═══ Material provided
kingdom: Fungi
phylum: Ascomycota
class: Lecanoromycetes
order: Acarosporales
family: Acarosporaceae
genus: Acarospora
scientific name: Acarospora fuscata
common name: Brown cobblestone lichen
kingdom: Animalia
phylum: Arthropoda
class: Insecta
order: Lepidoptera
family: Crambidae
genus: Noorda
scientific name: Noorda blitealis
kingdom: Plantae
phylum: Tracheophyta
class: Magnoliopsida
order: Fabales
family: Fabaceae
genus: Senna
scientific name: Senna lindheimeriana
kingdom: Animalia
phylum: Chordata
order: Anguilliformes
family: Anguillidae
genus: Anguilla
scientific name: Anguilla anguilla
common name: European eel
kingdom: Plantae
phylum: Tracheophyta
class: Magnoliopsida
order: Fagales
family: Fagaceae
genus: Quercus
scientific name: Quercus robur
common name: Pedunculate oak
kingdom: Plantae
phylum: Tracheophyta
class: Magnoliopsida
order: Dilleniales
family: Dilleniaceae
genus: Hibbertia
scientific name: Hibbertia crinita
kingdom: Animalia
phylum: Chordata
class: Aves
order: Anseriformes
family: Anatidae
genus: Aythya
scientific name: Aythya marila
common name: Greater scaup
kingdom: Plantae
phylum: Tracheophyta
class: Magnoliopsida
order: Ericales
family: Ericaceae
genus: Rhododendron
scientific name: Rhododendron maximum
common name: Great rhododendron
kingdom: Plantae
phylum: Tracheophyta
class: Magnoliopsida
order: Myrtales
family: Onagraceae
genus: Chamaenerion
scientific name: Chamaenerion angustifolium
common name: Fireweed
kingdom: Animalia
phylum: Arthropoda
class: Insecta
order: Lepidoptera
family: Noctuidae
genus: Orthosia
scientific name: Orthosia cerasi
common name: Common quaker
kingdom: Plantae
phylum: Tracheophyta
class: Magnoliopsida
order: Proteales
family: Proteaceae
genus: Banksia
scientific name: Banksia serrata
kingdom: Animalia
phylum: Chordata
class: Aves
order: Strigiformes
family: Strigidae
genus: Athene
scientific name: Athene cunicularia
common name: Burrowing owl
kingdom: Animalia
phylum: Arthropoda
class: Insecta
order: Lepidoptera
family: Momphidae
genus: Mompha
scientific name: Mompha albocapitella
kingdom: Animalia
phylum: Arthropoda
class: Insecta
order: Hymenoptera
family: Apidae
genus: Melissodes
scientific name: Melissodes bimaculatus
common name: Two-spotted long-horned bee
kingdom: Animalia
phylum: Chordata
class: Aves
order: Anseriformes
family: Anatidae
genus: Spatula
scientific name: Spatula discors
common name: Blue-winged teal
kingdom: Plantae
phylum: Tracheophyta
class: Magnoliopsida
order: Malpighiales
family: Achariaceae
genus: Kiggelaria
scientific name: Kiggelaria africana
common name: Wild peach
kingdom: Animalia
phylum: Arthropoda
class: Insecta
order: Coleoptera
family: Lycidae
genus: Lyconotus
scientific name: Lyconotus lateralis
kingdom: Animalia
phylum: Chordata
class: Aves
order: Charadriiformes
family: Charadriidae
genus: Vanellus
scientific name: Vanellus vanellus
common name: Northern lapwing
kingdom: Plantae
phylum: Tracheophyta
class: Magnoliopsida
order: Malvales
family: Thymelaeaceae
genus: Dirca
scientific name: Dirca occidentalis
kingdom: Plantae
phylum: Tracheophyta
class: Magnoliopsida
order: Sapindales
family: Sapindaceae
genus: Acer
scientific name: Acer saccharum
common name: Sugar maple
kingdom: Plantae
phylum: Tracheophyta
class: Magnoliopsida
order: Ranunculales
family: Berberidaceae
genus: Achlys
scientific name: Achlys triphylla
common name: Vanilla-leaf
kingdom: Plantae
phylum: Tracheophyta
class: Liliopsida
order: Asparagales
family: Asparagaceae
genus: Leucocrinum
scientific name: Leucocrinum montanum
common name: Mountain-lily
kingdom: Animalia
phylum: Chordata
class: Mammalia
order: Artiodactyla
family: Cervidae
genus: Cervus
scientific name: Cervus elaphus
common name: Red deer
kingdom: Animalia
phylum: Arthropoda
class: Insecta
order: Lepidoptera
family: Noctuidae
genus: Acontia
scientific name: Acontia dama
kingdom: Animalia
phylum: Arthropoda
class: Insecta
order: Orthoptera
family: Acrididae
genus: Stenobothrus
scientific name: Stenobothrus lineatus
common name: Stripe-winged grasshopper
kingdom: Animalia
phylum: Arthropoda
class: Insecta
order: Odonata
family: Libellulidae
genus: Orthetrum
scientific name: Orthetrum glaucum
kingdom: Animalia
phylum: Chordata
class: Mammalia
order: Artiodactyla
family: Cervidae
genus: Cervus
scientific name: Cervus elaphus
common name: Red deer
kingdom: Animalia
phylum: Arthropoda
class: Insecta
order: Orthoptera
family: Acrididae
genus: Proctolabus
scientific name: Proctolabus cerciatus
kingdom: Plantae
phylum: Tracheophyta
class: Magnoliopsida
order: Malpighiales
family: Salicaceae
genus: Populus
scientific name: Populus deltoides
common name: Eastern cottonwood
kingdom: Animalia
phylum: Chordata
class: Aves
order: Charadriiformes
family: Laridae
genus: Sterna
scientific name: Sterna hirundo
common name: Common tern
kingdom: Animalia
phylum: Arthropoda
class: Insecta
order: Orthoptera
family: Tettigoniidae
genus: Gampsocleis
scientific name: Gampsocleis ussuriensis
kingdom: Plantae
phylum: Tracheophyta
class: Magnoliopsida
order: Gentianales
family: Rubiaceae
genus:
══════
Reproduce all of the lines above without changing a single character.

Exercise answer:
kingdom: Fungi
phylum: Ascomycota
class: Lecanoromycetes
order: Acarosporales
family: Acarosporaceae
genus: Acarospora
scientific name: Acarospora fuscata
common name: Brown cobblestone lichen
kingdom: Animalia
phylum: Arthropoda
class: Insecta
order: Lepidoptera
family: Crambidae
genus: Noorda
scientific name: Noorda blitealis
kingdom: Plantae
phylum: Tracheophyta
class: Magnoliopsida
order: Fabales
family: Fabaceae
genus: Senna
scientific name: Senna lindheimeriana
kingdom: Animalia
phylum: Chordata
order: Anguilliformes
family: Anguillidae
genus: Anguilla
scientific name: Anguilla anguilla
common name: European eel
kingdom: Plantae
phylum: Tracheophyta
class: Magnoliopsida
order: Fagales
family: Fagaceae
genus: Quercus
scientific name: Quercus robur
common name: Pedunculate oak
kingdom: Plantae
phylum: Tracheophyta
class: Magnoliopsida
order: Dilleniales
family: Dilleniaceae
genus: Hibbertia
scientific name: Hibbertia crinita
kingdom: Animalia
phylum: Chordata
class: Aves
order: Anseriformes
family: Anatidae
genus: Aythya
scientific name: Aythya marila
common name: Greater scaup
kingdom: Plantae
phylum: Tracheophyta
class: Magnoliopsida
order: Ericales
family: Ericaceae
genus: Rhododendron
scientific name: Rhododendron maximum
common name: Great rhododendron
kingdom: Plantae
phylum: Tracheophyta
class: Magnoliopsida
order: Myrtales
family: Onagraceae
genus: Chamaenerion
scientific name: Chamaenerion angustifolium
common name: Fireweed
kingdom: Animalia
phylum: Arthropoda
class: Insecta
order: Lepidoptera
family: Noctuidae
genus: Orthosia
scientific name: Orthosia cerasi
common name: Common quaker
kingdom: Plantae
phylum: Tracheophyta
class: Magnoliopsida
order: Proteales
family: Proteaceae
genus: Banksia
scientific name: Banksia serrata
kingdom: Animalia
phylum: Chordata
class: Aves
order: Strigiformes
family: Strigidae
genus: Athene
scientific name: Athene cunicularia
common name: Burrowing owl
kingdom: Animalia
phylum: Arthropoda
class: Insecta
order: Lepidoptera
family: Momphidae
genus: Mompha
scientific name: Mompha albocapitella
kingdom: Animalia
phylum: Arthropoda
class: Insecta
order: Hymenoptera
family: Apidae
genus: Melissodes
scientific name: Melissodes bimaculatus
common name: Two-spotted long-horned bee
kingdom: Animalia
phylum: Chordata
class: Aves
order: Anseriformes
family: Anatidae
genus: Spatula
scientific name: Spatula discors
common name: Blue-winged teal
kingdom: Plantae
phylum: Tracheophyta
class: Magnoliopsida
order: Malpighiales
family: Achariaceae
genus: Kiggelaria
scientific name: Kiggelaria africana
common name: Wild peach
kingdom: Animalia
phylum: Arthropoda
class: Insecta
order: Coleoptera
family: Lycidae
genus: Lyconotus
scientific name: Lyconotus lateralis
kingdom: Animalia
phylum: Chordata
class: Aves
order: Charadriiformes
family: Charadriidae
genus: Vanellus
scientific name: Vanellus vanellus
common name: Northern lapwing
kingdom: Plantae
phylum: Tracheophyta
class: Magnoliopsida
order: Malvales
family: Thymelaeaceae
genus: Dirca
scientific name: Dirca occidentalis
kingdom: Plantae
phylum: Tracheophyta
class: Magnoliopsida
order: Sapindales
family: Sapindaceae
genus: Acer
scientific name: Acer saccharum
common name: Sugar maple
kingdom: Plantae
phylum: Tracheophyta
class: Magnoliopsida
order: Ranunculales
family: Berberidaceae
genus: Achlys
scientific name: Achlys triphylla
common name: Vanilla-leaf
kingdom: Plantae
phylum: Tracheophyta
class: Liliopsida
order: Asparagales
family: Asparagaceae
genus: Leucocrinum
scientific name: Leucocrinum montanum
common name: Mountain-lily
kingdom: Animalia
phylum: Chordata
class: Mammalia
order: Artiodactyla
family: Cervidae
genus: Cervus
scientific name: Cervus elaphus
common name: Red deer
kingdom: Animalia
phylum: Arthropoda
class: Insecta
order: Lepidoptera
family: Noctuidae
genus: Acontia
scientific name: Acontia dama
kingdom: Animalia
phylum: Arthropoda
class: Insecta
order: Orthoptera
family: Acrididae
genus: Stenobothrus
scientific name: Stenobothrus lineatus
common name: Stripe-winged grasshopper
kingdom: Animalia
phylum: Arthropoda
class: Insecta
order: Odonata
family: Libellulidae
genus: Orthetrum
scientific name: Orthetrum glaucum
kingdom: Animalia
phylum: Chordata
class: Mammalia
order: Artiodactyla
family: Cervidae
genus: Cervus
scientific name: Cervus elaphus
common name: Red deer
kingdom: Animalia
phylum: Arthropoda
class: Insecta
order: Orthoptera
family: Acrididae
genus: Proctolabus
scientific name: Proctolabus cerciatus
kingdom: Plantae
phylum: Tracheophyta
class: Magnoliopsida
order: Malpighiales
family: Salicaceae
genus: Populus
scientific name: Populus deltoides
common name: Eastern cottonwood
kingdom: Animalia
phylum: Chordata
class: Aves
order: Charadriiformes
family: Laridae
genus: Sterna
scientific name: Sterna hirundo
common name: Common tern
kingdom: Animalia
phylum: Arthropoda
class: Insecta
order: Orthoptera
family: Tettigoniidae
genus: Gampsocleis
scientific name: Gampsocleis ussuriensis
kingdom: Plantae
phylum: Tracheophyta
class: Magnoliopsida
order: Gentianales
family: Rubiaceae
genus:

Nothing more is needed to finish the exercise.